------ Stored data ------
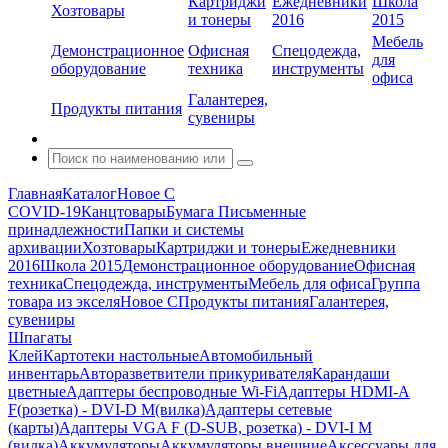
Картриджи
Ежедневники
Школа
Хозтовары
и тонеры
2016
2015
Мебель
Демонстрационное
Офисная
Спецодежда,
для
оборудование
техника
инструменты
офиса
Галантерея,
Продукты питания
сувениры
Главная
Каталог
Новое С
COVID-19
Канцтовары
Бумага
Письменные
принадлежности
Папки и системы
архивации
Хозтовары
Картриджи и тонеры
Ежедневники
2016
Школа 2015
Демонстрационное оборудование
Офисная
техника
Спецодежда, инструменты
Мебель для офиса
Группа
товара из экселя
Новое С
Продукты питания
Галантерея,
сувениры
Шпагаты
Клей
Картотеки настольные
Автомобильный
инвентарь
Авторазветвители прикуривателя
Карандаши
цветные
Адаптеры беспроводные Wi-Fi
Адаптеры HDMI-A
F(розетка) - DVI-D M(вилка)
Адаптеры сетевые
(карты)
Адаптеры VGA F (D-SUB, розетка) - DVI-I M
(вилка)
Аккумуляторы
Аккумуляторы внешние
Аксессуары для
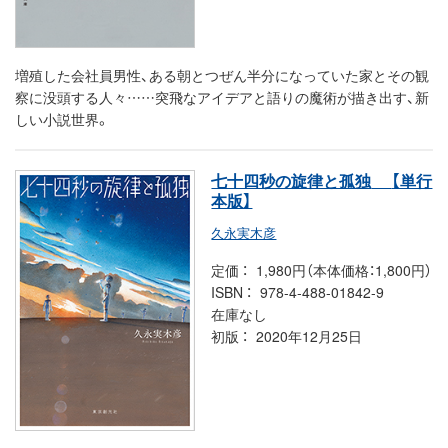
増殖した会社員男性、ある朝とつぜん半分になっていた家とその観
察に没頭する人々……突飛なアイデアと語りの魔術が描き出す、新
しい小説世界。
七十四秒の旋律と孤独
【単行
本版】
久永実木彦
定価
1,980円（本体価格：1,800円）
ISBN
978-4-488-01842-9
在庫なし
初版
2020年12月25日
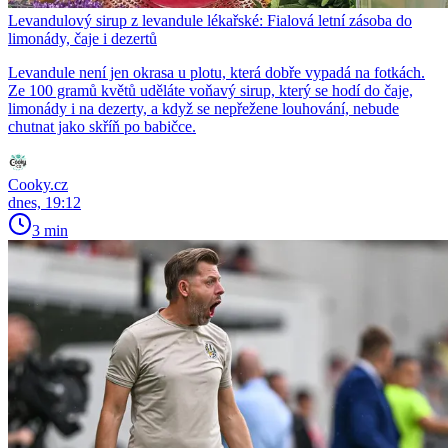
Levandulový sirup z levandule lékařské: Fialová letní zásoba do
limonády, čaje i dezertů
Levandule není jen okrasa u plotu, která dobře vypadá na fotkách.
Ze 100 gramů květů uděláte voňavý sirup, který se hodí do čaje,
limonády i na dezerty, a když se nepřežene louhování, nebude
chutnat jako skříň po babičce.
Cooky.cz
dnes, 19:12
3 min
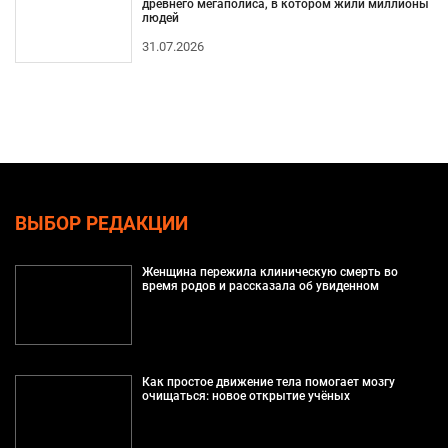
древнего мегаполиса, в котором жили миллионы
людей
31.07.2026
ВЫБОР РЕДАКЦИИ
Женщина пережила клиническую смерть во
время родов и рассказала об увиденном
Как простое движение тела помогает мозгу
очищаться: новое открытие учёных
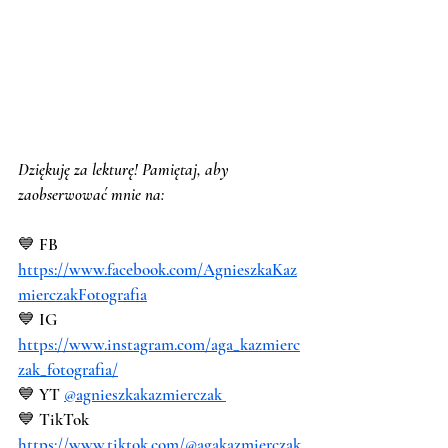
Dziękuję za lekturę! Pamiętaj, aby 
zaobserwować mnie na:
💙 FB 
https://www.facebook.com/AgnieszkaKaz
mierczakFotografia
💙 IG 
https://www.instagram.com/aga_kazmierc
zak_fotografia/
💙 YT 
@agnieszkakazmierczak 
💙 TikTok 
https://www.tiktok.com/@agakazmierczak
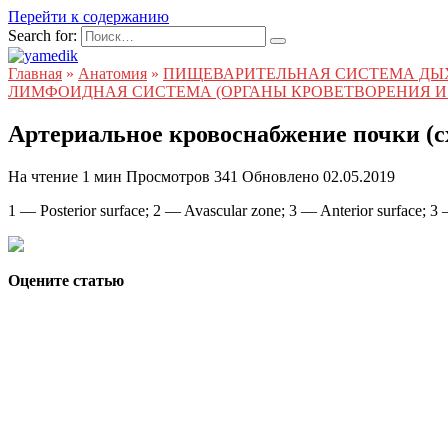
Перейти к содержанию
Search for:
Главная
»
Анатомия
»
ПИЩЕВАРИТЕЛЬНАЯ СИСТЕМА ДЫ
ЛИМФОИДНАЯ СИСТЕМА (ОРГАНЫ КРОВЕТВОРЕНИЯ И
Артериальное кровоснабжение почки (с
На чтение
1 мин
Просмотров
341
Обновлено
02.05.2019
1 — Posterior surface; 2 — Avascular zone; 3 — Anterior surface; 3 
Оцените статью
------
* [Written task] Please give the text read from all the records above as a Markdown table with the columns "Row" and "Line", one line of that text per row and no blank lines. Leave the pictures out of the answer.

* [Task output]
| Row | Line |
|---|---|
| 1 | Картриджи |
| 2 | Ежедневники |
| 3 | Школа |
| 4 | Хозтовары |
| 5 | и тонеры |
| 6 | 2016 |
| 7 | 2015 |
| 8 | Мебель |
| 9 | Демонстрационное |
| 10 | Офисная |
| 11 | Спецодежда, |
| 12 | для |
| 13 | оборудование |
| 14 | техника |
| 15 | инструменты |
| 16 | офиса |
| 17 | Галантерея, |
| 18 | Продукты питания |
| 19 | сувениры |
| 20 | Главная |
| 21 | Каталог |
| 22 | Новое С |
| 23 | COVID-19 |
| 24 | Канцтовары |
| 25 | Бумага |
| 26 | Письменные |
| 27 | принадлежности |
| 28 | Папки и системы |
| 29 | архивации |
| 30 | Хозтовары |
| 31 | Картриджи и тонеры |
| 32 | Ежедневники |
| 33 | 2016 |
| 34 | Школа 2015 |
| 35 | Демонстрационное оборудование |
| 36 | Офисная |
| 37 | техника |
| 38 | Спецодежда, инструменты |
| 39 | Мебель для офиса |
| 40 | Группа |
| 41 | товара из экселя |
| 42 | Новое С |
| 43 | Продукты питания |
| 44 | Галантерея, |
| 45 | сувениры |
| 46 | Шпагаты |
| 47 | Клей |
| 48 | Картотеки настольные |
| 49 | Автомобильный |
| 50 | инвентарь |
| 51 | Авторазветвители прикуривателя |
| 52 | Карандаши |
| 53 | цветные |
| 54 | Адаптеры беспроводные Wi-Fi |
| 55 | Адаптеры HDMI-A |
| 56 | F(розетка) - DVI-D M(вилка) |
| 57 | Адаптеры сетевые |
| 58 | (карты) |
| 59 | Адаптеры VGA F (D-SUB, розетка) - DVI-I M |
| 60 | (вилка) |
| 61 | Аккумуляторы |
| 62 | Аккумуляторы внешние |
| 63 | Аксессуары для |
| 64 | 増殖した会社員男性、ある朝とつぜん半分になっていた家とその観 |
| 65 | 察に没頭する人々……突飛なアイデアと語りの魔術が描き出す、新 |
| 66 | しい小説世界。 |
| 67 | 七十四秒の旋律と孤独 |
| 68 | 【単行 |
| 69 | 本版】 |
| 70 | 久永実木彦 |
| 71 | 定価 |
| 72 | 1,980円（本体価格：1,800円） |
| 73 | ISBN |
| 74 | 978-4-488-01842-9 |
| 75 | 在庫なし |
| 76 | 初版 |
| 77 | 2020年12月25日 |
| 78 | Levandulový sirup z levandule lékařské: Fialová letní zásoba do |
| 79 | limonády, čaje i dezertů |
| 80 | Levandule není jen okrasa u plotu, která dobře vypadá na fotkách. |
| 81 | Ze 100 gramů květů uděláte voňavý sirup, který se hodí do čaje, |
| 82 | limonády i na dezerty, a když se nepřežene louhování, nebude |
| 83 | chutnat jako skříň po babičce. |
| 84 | Cooky.cz |
| 85 | dnes, 19:12 |
| 86 | 3 min |
| 87 | древнего мегаполиса, в котором жили миллионы |
| 88 | людей |
| 89 | 31.07.2026 |
| 90 | ВЫБОР РЕДАКЦИИ |
| 91 | Женщина пережила клиническую смерть во |
| 92 | время родов и рассказала об увиденном |
| 93 | Как простое движение тела помогает мозгу |
| 94 | очищаться: новое открытие учёных |
| 95 | Dziękuję za lekturę! Pamiętaj, aby  |
| 96 | zaobserwować mnie na: |
| 97 | 💙 FB  |
| 98 | https://www.facebook.com/AgnieszkaKaz |
| 99 | mierczakFotografia |
| 100 | 💙 IG  |
| 101 | https://www.instagram.com/aga_kazmierc |
| 102 | zak_fotografia/ |
| 103 | 💙 YT  |
| 104 | @agnieszkakazmierczak  |
| 105 | 💙 TikTok  |
| 106 | https://www.tiktok.com/@agakazmierczak |
| 107 | Перейти к содержанию |
| 108 | Search for: |
| 109 | Главная |
| 110 | » |
| 111 | Анатомия |
| 112 | » |
| 113 | ПИЩЕВАРИТЕЛЬНАЯ СИСТЕМА ДЫ |
| 114 | ЛИМФОИДНАЯ СИСТЕМА (ОРГАНЫ КРОВЕТВОРЕНИЯ И |
| 115 | Артериальное кровоснабжение почки (с |
| 116 | На чтение |
| 117 | 1 мин |
| 118 | Просмотров |
| 119 | 341 |
| 120 | Обновлено |
| 121 | 02.05.2019 |
| 122 | 1 — Posterior surface; 2 — Avascular zone; 3 — Anterior surface; 3  |
| 123 | Оцените статью |